Chassis name confusion after restart?

Bug #1925793 reported by Jake Hill
6
This bug affects 1 person
Affects Status Importance Assigned to Milestone
charm-ovn-chassis
New
Undecided
Unassigned

Bug Description

There seems to be some randomness as to if we are "hostname" or "hostname.maas" following a forced restart.

The attached log is from an octavia unit but I have seen the same on compute nodes. This one was freshly installed and then rebooted at 2021-04-23T11:39 ish.

I can resolve this by doing;

juju run --unit=octavia/0 -- sudo systemctl restart ovn-host
juju run --unit=octavia/0 -- sudo systemctl restart ovn-controller
juju run --unit=octavia/0 -- sudo systemctl restart ovsdb-server

but it seem to be something of a race condition.

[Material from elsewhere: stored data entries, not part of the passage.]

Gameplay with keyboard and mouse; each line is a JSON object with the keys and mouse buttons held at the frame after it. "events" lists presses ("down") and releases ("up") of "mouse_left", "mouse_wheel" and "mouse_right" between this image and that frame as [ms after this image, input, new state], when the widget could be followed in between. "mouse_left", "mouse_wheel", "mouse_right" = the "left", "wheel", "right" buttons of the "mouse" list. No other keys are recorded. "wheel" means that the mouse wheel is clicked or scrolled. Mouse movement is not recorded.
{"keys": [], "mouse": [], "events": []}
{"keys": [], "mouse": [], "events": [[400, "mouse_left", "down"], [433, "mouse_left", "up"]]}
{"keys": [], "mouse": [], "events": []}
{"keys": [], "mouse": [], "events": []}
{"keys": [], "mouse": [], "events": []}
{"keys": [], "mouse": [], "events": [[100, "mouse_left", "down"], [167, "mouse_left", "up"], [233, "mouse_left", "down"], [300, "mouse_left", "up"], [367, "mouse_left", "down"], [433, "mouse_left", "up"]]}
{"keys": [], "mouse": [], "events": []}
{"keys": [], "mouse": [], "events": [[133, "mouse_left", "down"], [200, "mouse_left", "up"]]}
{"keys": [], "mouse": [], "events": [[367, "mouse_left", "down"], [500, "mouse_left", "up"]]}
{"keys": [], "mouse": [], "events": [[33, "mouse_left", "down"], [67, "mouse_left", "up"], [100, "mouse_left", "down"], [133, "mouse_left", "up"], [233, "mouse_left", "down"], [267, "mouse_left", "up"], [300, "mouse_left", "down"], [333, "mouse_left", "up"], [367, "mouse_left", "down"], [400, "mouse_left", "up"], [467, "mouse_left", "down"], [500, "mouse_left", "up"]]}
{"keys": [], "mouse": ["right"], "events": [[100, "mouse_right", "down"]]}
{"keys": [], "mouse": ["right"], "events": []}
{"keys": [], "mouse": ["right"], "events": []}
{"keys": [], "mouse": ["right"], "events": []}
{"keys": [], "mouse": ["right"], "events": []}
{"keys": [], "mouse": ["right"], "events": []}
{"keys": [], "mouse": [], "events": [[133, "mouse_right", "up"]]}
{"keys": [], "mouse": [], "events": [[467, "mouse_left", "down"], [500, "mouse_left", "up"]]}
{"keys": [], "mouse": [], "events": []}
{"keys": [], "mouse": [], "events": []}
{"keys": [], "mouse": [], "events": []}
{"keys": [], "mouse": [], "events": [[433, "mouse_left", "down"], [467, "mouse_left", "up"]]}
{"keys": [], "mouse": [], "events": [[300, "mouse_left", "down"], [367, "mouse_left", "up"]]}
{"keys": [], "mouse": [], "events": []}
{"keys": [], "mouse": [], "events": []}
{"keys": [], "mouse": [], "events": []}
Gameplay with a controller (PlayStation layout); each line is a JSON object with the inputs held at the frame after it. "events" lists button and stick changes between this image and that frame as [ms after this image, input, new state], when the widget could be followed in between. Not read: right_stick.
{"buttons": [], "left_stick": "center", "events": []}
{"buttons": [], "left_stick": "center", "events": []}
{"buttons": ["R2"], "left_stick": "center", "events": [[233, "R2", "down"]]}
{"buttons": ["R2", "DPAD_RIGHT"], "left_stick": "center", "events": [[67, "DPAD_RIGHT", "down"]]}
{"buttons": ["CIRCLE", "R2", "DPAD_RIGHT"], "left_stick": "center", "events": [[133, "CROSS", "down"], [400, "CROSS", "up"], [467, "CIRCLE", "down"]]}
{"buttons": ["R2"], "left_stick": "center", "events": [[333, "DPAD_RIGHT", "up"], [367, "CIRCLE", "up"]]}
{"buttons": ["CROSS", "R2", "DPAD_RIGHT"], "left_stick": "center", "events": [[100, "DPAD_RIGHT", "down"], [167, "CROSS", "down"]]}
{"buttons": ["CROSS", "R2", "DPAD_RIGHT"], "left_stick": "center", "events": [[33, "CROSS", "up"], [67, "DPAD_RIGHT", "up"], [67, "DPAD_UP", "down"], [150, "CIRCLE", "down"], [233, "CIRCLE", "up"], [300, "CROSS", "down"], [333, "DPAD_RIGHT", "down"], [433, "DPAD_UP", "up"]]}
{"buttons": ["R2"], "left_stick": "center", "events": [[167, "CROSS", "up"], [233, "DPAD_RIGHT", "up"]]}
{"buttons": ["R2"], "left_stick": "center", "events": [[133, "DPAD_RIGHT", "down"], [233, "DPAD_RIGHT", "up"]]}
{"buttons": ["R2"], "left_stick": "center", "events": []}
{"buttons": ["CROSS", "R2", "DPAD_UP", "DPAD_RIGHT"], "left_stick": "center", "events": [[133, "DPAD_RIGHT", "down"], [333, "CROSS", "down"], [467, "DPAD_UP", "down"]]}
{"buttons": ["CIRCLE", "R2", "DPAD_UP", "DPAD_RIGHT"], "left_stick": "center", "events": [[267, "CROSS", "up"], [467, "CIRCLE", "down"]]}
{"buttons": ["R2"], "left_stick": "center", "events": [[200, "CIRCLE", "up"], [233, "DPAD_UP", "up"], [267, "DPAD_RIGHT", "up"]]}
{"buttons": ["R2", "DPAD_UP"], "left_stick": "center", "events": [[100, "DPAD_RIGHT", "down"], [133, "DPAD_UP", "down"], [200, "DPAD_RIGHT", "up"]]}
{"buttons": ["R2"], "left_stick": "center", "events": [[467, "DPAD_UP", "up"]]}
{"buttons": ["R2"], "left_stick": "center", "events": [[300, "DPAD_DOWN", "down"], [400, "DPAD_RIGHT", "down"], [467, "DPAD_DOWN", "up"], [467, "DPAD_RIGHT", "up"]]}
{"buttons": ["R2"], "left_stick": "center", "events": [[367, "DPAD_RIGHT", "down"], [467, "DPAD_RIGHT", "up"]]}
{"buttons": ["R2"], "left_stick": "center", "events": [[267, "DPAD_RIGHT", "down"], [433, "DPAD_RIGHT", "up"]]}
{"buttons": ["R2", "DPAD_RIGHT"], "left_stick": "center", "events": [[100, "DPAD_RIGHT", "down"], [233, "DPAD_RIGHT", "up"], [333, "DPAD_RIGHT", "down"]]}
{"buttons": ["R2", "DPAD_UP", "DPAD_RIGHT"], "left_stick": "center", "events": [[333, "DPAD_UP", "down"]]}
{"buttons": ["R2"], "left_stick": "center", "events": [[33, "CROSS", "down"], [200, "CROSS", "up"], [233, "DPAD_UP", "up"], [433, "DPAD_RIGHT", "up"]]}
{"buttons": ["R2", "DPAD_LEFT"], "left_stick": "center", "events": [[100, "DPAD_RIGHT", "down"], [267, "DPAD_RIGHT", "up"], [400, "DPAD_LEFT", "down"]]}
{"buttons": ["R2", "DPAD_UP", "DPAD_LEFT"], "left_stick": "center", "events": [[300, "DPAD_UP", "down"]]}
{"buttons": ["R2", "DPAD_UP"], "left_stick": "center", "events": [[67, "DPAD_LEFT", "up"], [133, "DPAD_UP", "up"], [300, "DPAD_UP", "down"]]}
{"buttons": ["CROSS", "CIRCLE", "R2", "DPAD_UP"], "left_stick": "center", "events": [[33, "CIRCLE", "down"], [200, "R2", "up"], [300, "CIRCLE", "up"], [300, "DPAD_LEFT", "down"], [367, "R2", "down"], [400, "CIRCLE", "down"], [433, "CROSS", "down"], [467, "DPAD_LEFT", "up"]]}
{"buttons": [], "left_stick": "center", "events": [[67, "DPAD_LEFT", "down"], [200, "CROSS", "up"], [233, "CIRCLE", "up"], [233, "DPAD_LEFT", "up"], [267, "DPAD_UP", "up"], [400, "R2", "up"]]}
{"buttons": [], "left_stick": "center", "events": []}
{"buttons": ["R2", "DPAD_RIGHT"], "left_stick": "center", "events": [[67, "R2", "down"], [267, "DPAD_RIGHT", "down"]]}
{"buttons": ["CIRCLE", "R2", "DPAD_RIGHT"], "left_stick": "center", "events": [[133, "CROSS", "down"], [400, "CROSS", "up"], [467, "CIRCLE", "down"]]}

Revision history for this message
Jake Hill (routergod) wrote :
Revision history for this message
Frode Nordahl (fnordahl) wrote :

Hello, Jake,

Thank you for the bug report.

I believe this should be taken care of by the fix to Open vSwitch bug 1915829.

Would you be able to check if you're at the version with that fix and/or try the -proposed package and see if the problem goes away?

Changed in charm-ovn-chassis:
status: New → Incomplete
Revision history for this message
Jake Hill (routergod) wrote :
Download full text (3.4 KiB)

Many thanks. I added the -proposed repo and upgraded. I think this probably fixed a bunch of things so a bit hard to disentangle. Now running openvswitch 2.13.3-0ubuntu0.20.04.1.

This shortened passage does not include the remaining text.